The process of escaping from the phagosome is usually strictly regulated. An interesting example is the PhoP/PhoQ regulon, which exists in Salmonella enterica ser. typhimurium LT2 (and some other bacteria). It's a two-component regulatory system which replies to intramacrophage conditions like low pH or low metal ions concentration, leading to the activation of PhoP-dependent genes responsible for virulence of bacteria, like the MgtC gene.
Endosome detection operon
Fig 3. Overview of endosomal detection operon. It is composed of cro – antirepressor from phage λ, tetR – repressor of tetracycline resistance operon, cI – repressor from phage λ and cfp – Cyan Fluorescent Protein.

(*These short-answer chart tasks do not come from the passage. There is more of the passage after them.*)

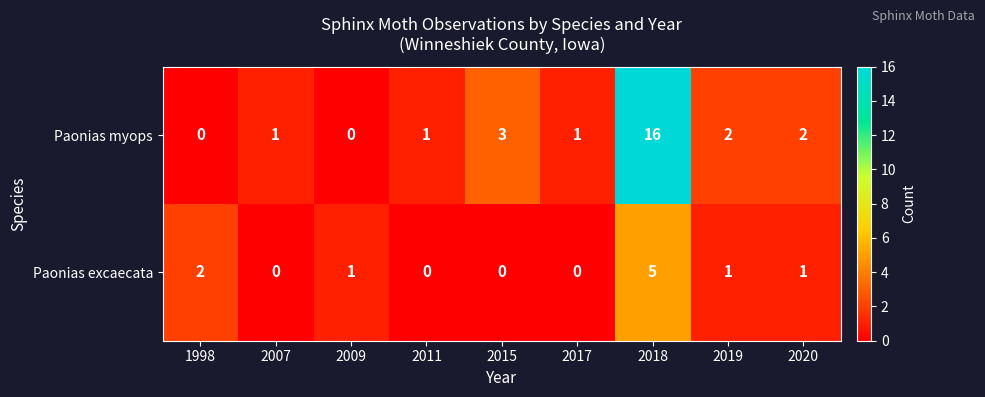

Which series has the largest total across all categories?

Paonias myops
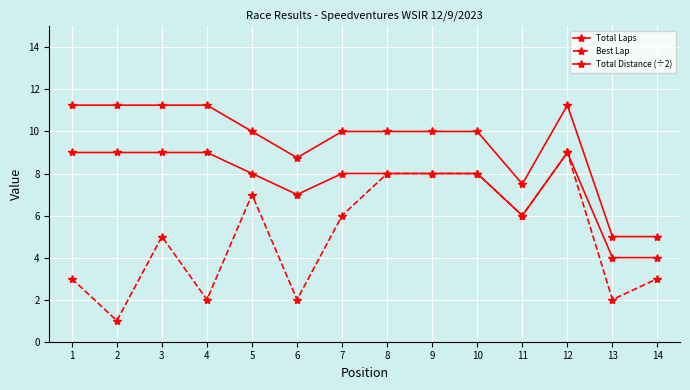

How many interior local peaks does the Best Lap series have?

3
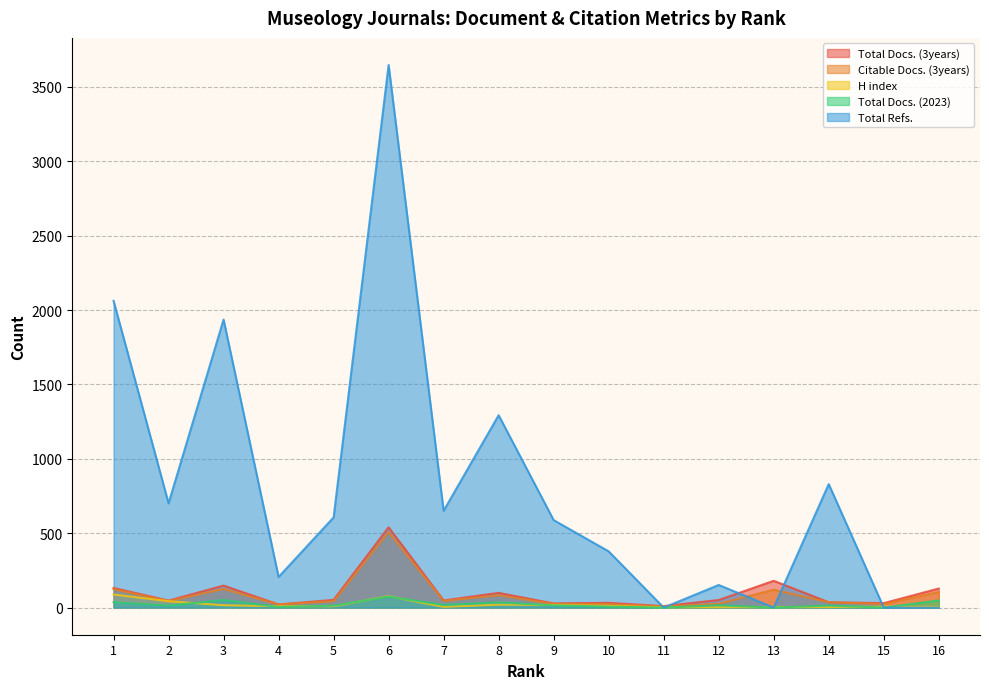

What is the maximum value shown in the chart?

3647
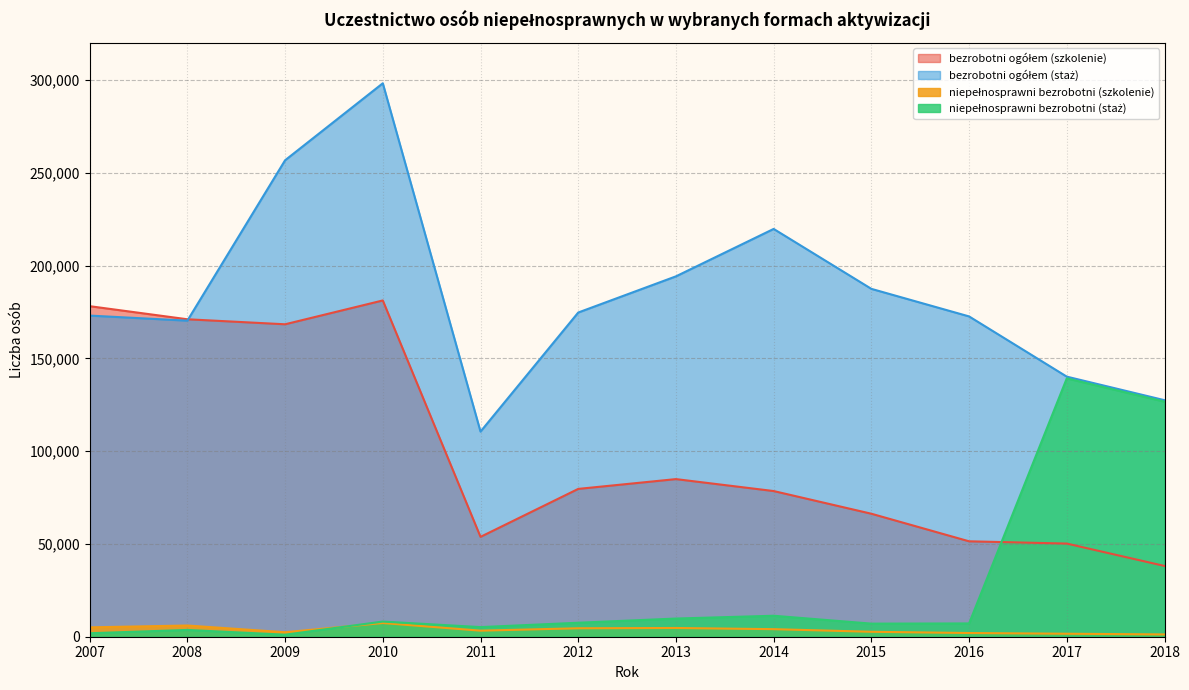

Is the value of niepełnosprawni bezrobotni (staż) at 2018 greater than the value of niepełnosprawni bezrobotni (szkolenie) at 2012?

Yes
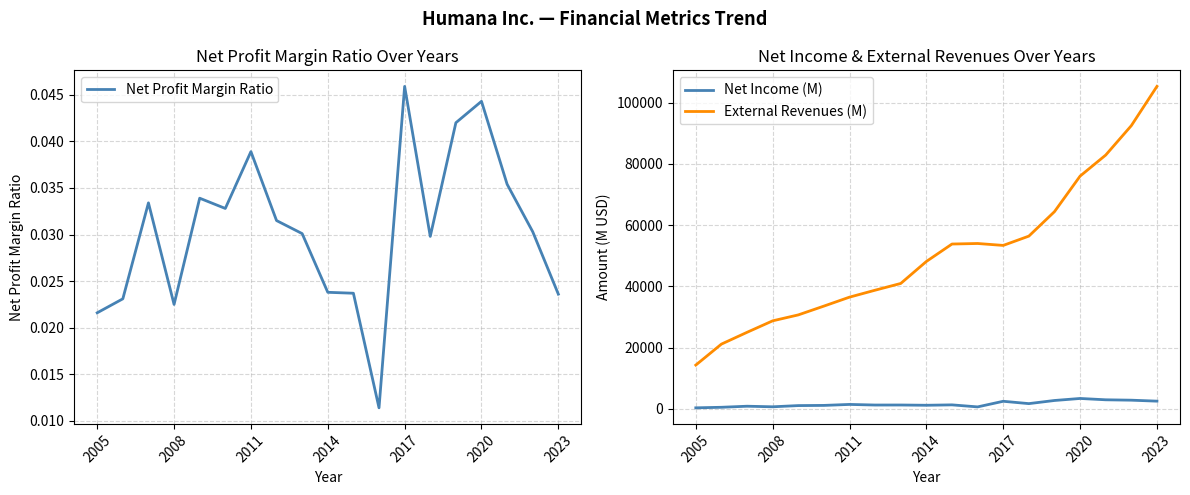

Is this an area chart (filled region under the line)?

No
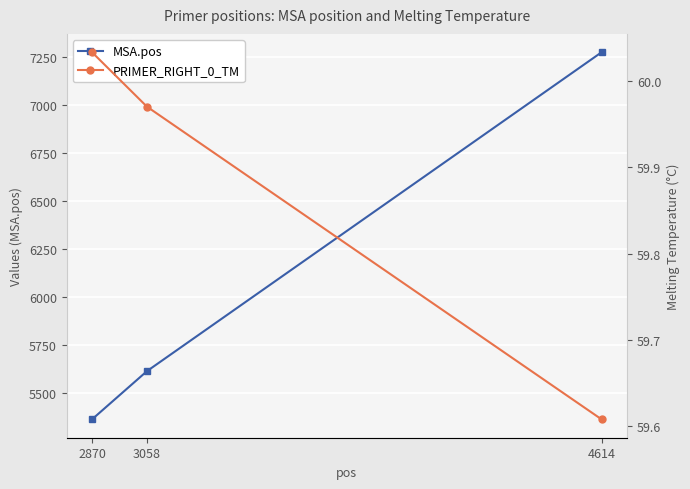

Is the value of PRIMER_RIGHT_0_TM at 3058 greater than the value of MSA.pos at 3058?

No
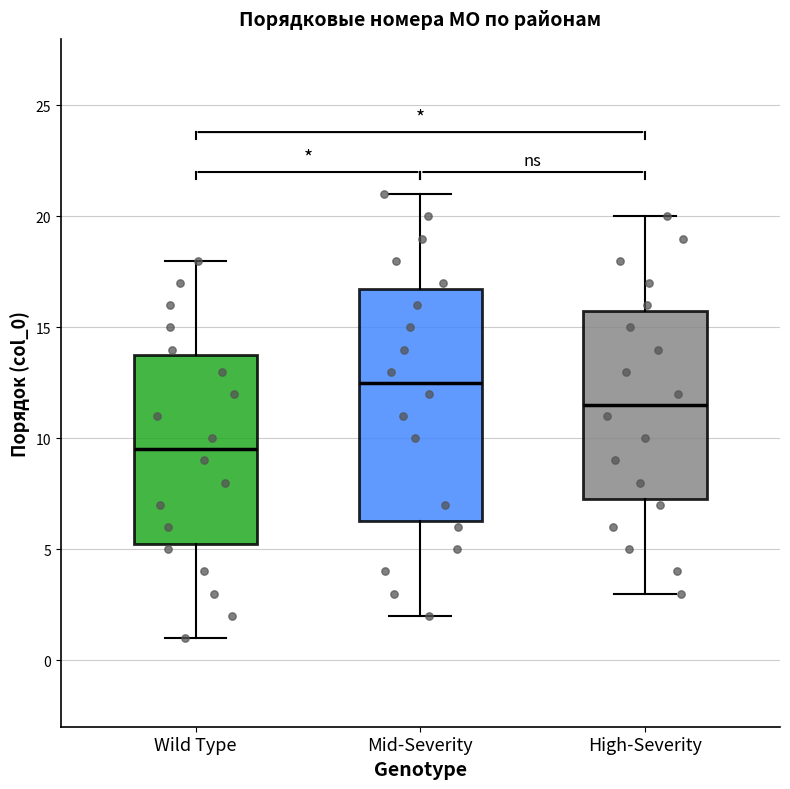

Which box's median line is the lowest?

Wild Type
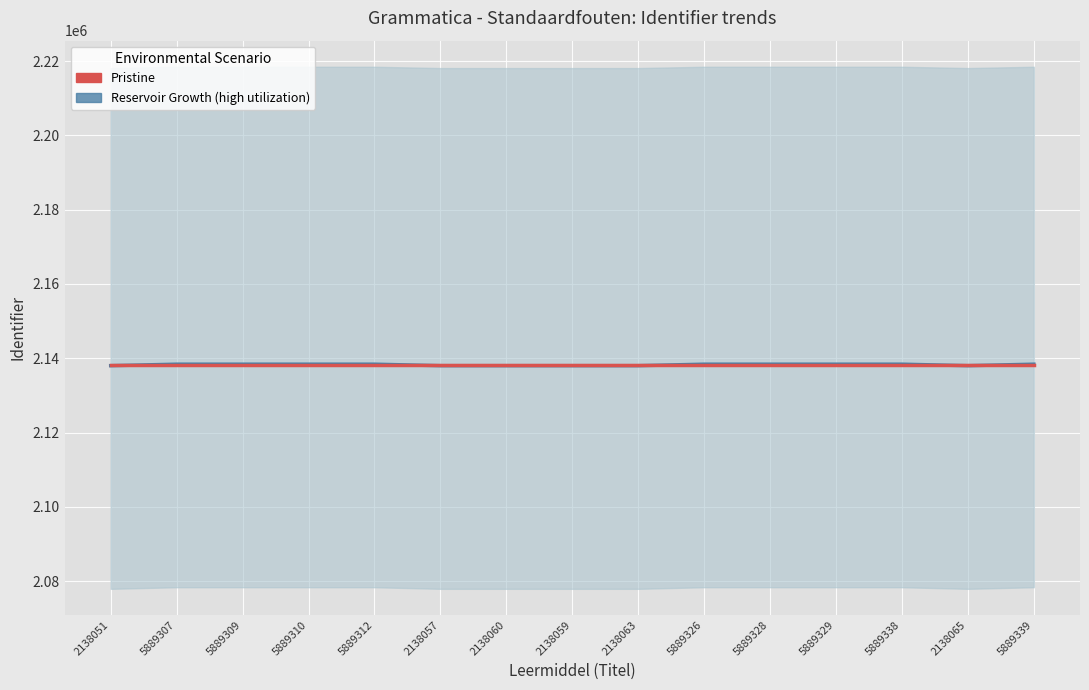

How many data points in Reservoir Growth (high utilization) are less than 2138399?

6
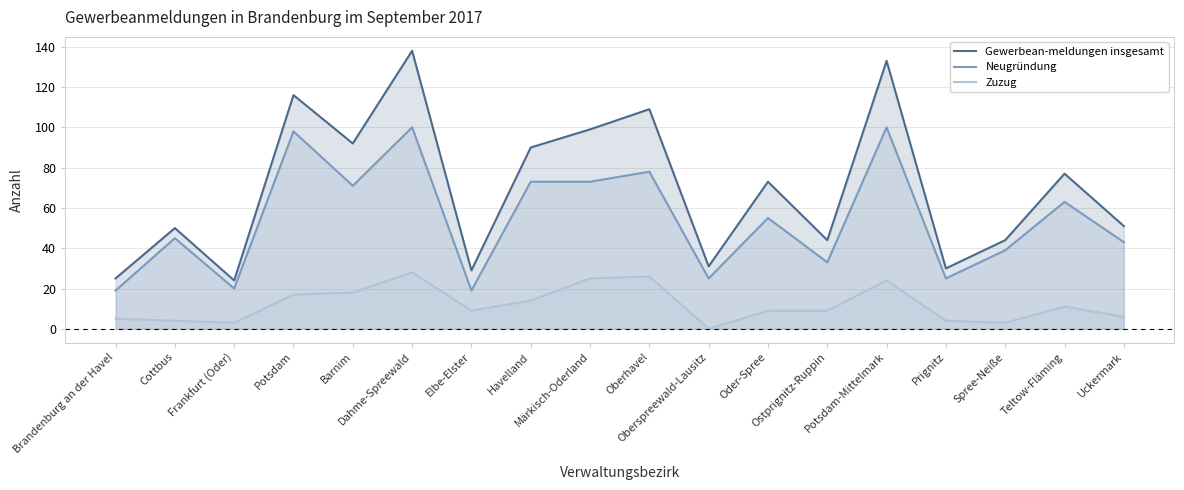

In Neugründung, how many points are higher than both neighbors (excluding endpoints)?

7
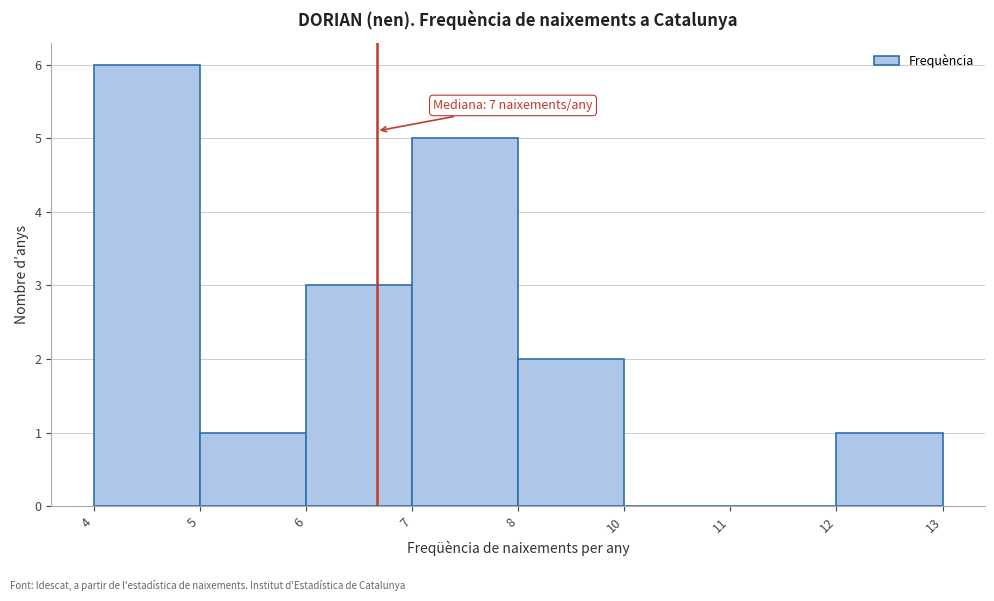

Reading right to left, transcribe all the data shown in this chart.

12=1	11=0	10=0	8=2	7=5	6=3	5=1	4=6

Low endosomal pH and low concentration of metal ions leads to the decreasing likelihood of the transmembrane receptor kinase phoQ binding its ligands – divalent cations. This enables the phosphorylation of phoP by phoQ. Phosphorylated phoP activates the gene expression from MgtC promoter leading to the production of proteins encoded by the endosome detection operon. The cI protein inactivates the invasion operon and the TetR protein activates cytoplasmic operon. Not all genes encoded by cytoplasmic operon are expressed in the endosome, due to the presence of the cro box sequence, which binds the cro protein thus stopping the trancription. The cro protein is encoded by the endosome detection operon. After the bacterium escapes into the cytoplasm the endosome detection operon genes are no longer expressed since phoP is not phosphorylated in cytoplasmic conditions. The process can be monitored by observing the CFP fluorescence protein.